* READING PASSAGE
John Kamm (born June 25, 1971) is an American-born entrepreneur and owner of Linked Investments, Ltd. He is also the president and founder of Tokyo-based startup All Nations Society Corp., a final expense company which specializes in prearranged funeral services, a business model common in the United States but a relatively recent model in Asia.

In June 2003 Kamm started Japan’s first funeral only preplanning/prepayment firm: All Nations Society Corp

==Early life and education==

Kamm was born in Omaha, Nebraska in 1971 to Thomas and Diane Kamm.

Kamm's father Tom Kamm was a city administrator who had to follow assignments around the country. John’s family lived in many cities before winding up in Denver, Colorado, where he earned his degrees.

Kamm earned an undergraduate degree in geology and a minor in mathematics from the University of Colorado Denver. In 2001 he migrated to Japan for an MBA at Waseda University in a bid to gain entry into the Asian gold mining industry. His MBA thesis served as the platform for his startup.

==All Nations Society Corp==
Kamm decided to start the preneed funeral business (sei zen yoyaku) in Japan after researching the funeral industry in Japan. He predicted that demand for smaller funeral services would increase in future years, especially in big cities like Tokyo, where baby boomers from other areas tend to have fewer friends and family members left at their final moments. Kamm claimed his preneed business model was in response to many domestic funeral businesses' questionable sales tactics as well. Consumers reported being "cheated" by funeral homes, who presented lower service prices at beginning, and then pressured add-on sales until ended up charging millions of yen.

* DATA SEGMENT

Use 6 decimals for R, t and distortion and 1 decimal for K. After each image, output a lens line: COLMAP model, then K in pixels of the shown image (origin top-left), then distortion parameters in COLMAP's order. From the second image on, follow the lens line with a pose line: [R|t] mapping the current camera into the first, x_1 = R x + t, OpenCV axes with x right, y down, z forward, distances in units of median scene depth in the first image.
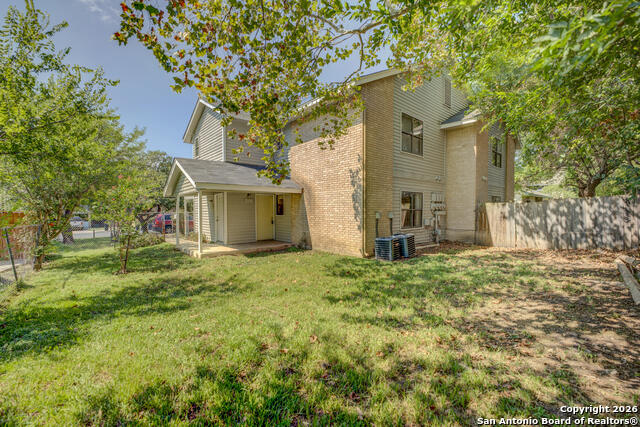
lens RADIAL K [[266.9, 0, 320.0], [0, 266.9, 213.5], [0, 0, 1]] dist [-0.002731, -0.000195]
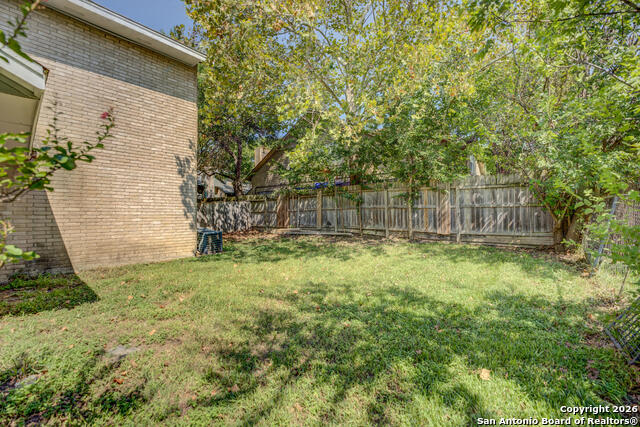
lens RADIAL K [[266.9, 0, 320.0], [0, 266.9, 213.5], [0, 0, 1]] dist [-0.002731, -0.000195]
pose [[-0.101280, 0.005244, 0.994844, -0.726876], [-0.006844, 0.999959, -0.005968, 0.013296], [-0.994834, -0.007413, -0.101240, 0.659763]]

* TASK INSTRUCTIONS
1. Reproduce the portion of the John Kamm biography running from "John Kamm (born" down to "and Diane Kamm.", word for word.
2. Based on the John Kamm biography, is each statement true? Answer yes or no for each and quote the words that decide it.
(a) Kamm was born in Denver, Colorado.
(b) Kamm moved to Japan in 2001 to study for an MBA at Waseda University.
(c) Kamm's undergraduate degree was in mathematics.
3. Take the John Kamm biography further, continuing on from its final sentence.
The listing comes from a separate source.

* RESPONSES BY ITEM NUMBER
1.
John Kamm (born June 25, 1971) is an American-born entrepreneur and owner of Linked Investments, Ltd. He is also the president and founder of Tokyo-based startup All Nations Society Corp., a final expense company which specializes in prearranged funeral services, a business model common in the United States but a relatively recent model in Asia.

In June 2003 Kamm started Japan’s first funeral only preplanning/prepayment firm: All Nations Society Corp

==Early life and education==

Kamm was born in Omaha, Nebraska in 1971 to Thomas and Diane Kamm.

2.
(a) No: "Kamm was born in Omaha, Nebraska in 1971"
(b) Yes: "In 2001 he migrated to Japan for an MBA at Waseda University"
(c) No: "Kamm earned an undergraduate degree in geology and a minor in mathematics"

3.
Kamm's company offers a detailed price list of service options that allow consumers to choose service content and budget the expense, unlike Japanese companies that typically charge a fixed all-in-one fee. To distinguish himself from the traditional Japanese funeral business practice, Kamm promoted his company core values as "Transparency, Accountability, Dignity, Individuality."

In 2003, Japanese Prime Minister Junichiro Koizumi pronounced the initiative to double foreign direct investment into Japan. Japan's new efforts to ease the foreign business's entrance to Japan benefited Kamm's venture. Kamm's new company, All Nations Society Corp, received help from the Japan External Trade Organization, that provides free professional services and office space for foreign startup companies.
Kamm also has an alliance with an old world funeral parlor group called Sogi-hyaku-to-ban, meaning "Funerals 110," which is the emergency number that Japanese can call when they need assistance.